Los números son contundentes. El consumo de viajeros que se desplazaron a estos destinos norteamericanos superó ampliamente las proyecciones iniciales. Los hoteles reportan ocupación sin precedentes, mientras que restaurantes y pequeños negocios experimentan un flujo económico significativo que se espera continúe durante toda la competencia.

El impacto económico en tiempo real

El análisis de BofA monitorea directamente los gastos de turistas en las principales categorías de consumo. Hoteles, gastronomía, transporte y entretenimiento son los sectores más beneficiados.

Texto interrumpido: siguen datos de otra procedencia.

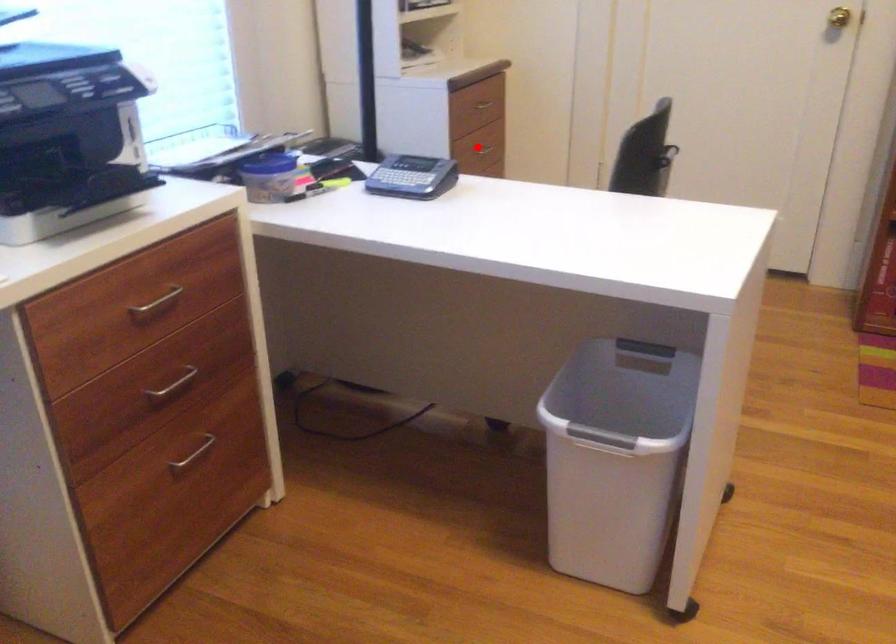
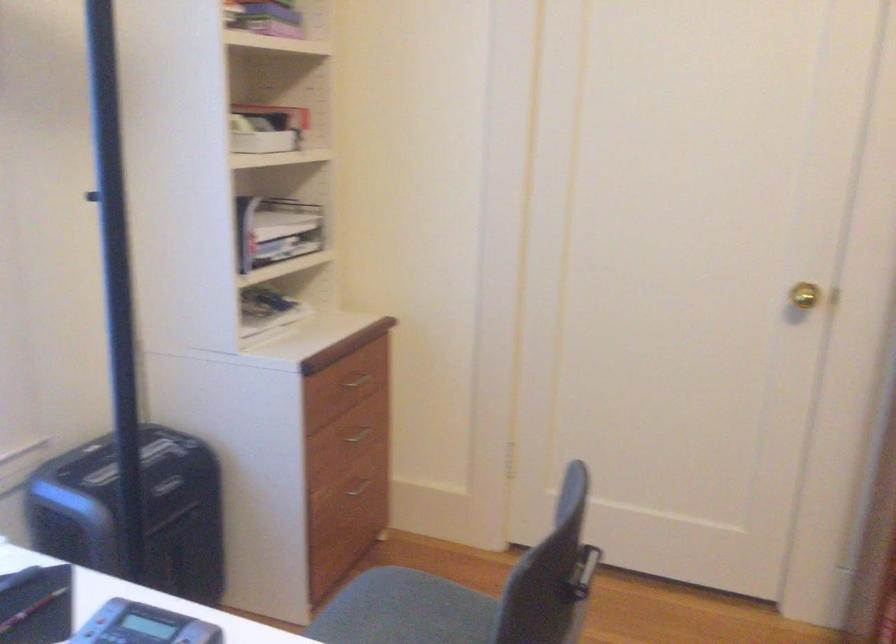
Question: I am providing you with two images of the same scene from different viewpoints. Given a red point in image1, look at the same physical point in image2. Is it:

Choices:
 (A) Closer to the viewpoint
 (B) Farther from the viewpoint

Answer: (A)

El movimiento de dinero refleja no solo a aficionados estadounidenses, sino a hinchas internacionales que viajan para acompañar a sus selecciones.

Para ciudades como Nueva York, Los Ángeles, Miami, Dallas, Kansas City, Houston, Phoenix, Atlanta, Boston, Seattle e Inglewood, el torneo representa una oportunidad económica extraordinaria. La inversión en infraestructura y servicios realizada previamente ya está generando retornos tangibles.

Un torneo que moviliza economías

Este crecimiento del 16.7% en gasto turístico pone en perspectiva la magnitud de un Mundial en territorio norteamericano. A diferencia de ediciones anteriores en otros continentes, la proximidad geográfica y la infraestructura estadounidense permiten un flujo de visitantes sin interrupciones.

Las proyecciones iniciales de asistencia y movimiento turístico se están cumpliendo, e incluso superando en algunos rubros. Los números sugieren que el impacto económico final podría rondar cifras históricas para un torneo de fútbol.

Paraguay, clasificada al torneo, será parte de este movimiento económico global. La Albirroja se sumará a las selecciones que traerán hinchas a Estados Unidos, contribuyendo al dinamismo de estas ciudades sede durante la competencia.

El Bank of America Institute continuará monitoreando estos patrones de consumo a lo largo del torneo, pero los primeros datos dejan clara la magnitud del impacto que el fútbol mundial genera en la economía cuando se juega en una potencia económica como Estados Unidos.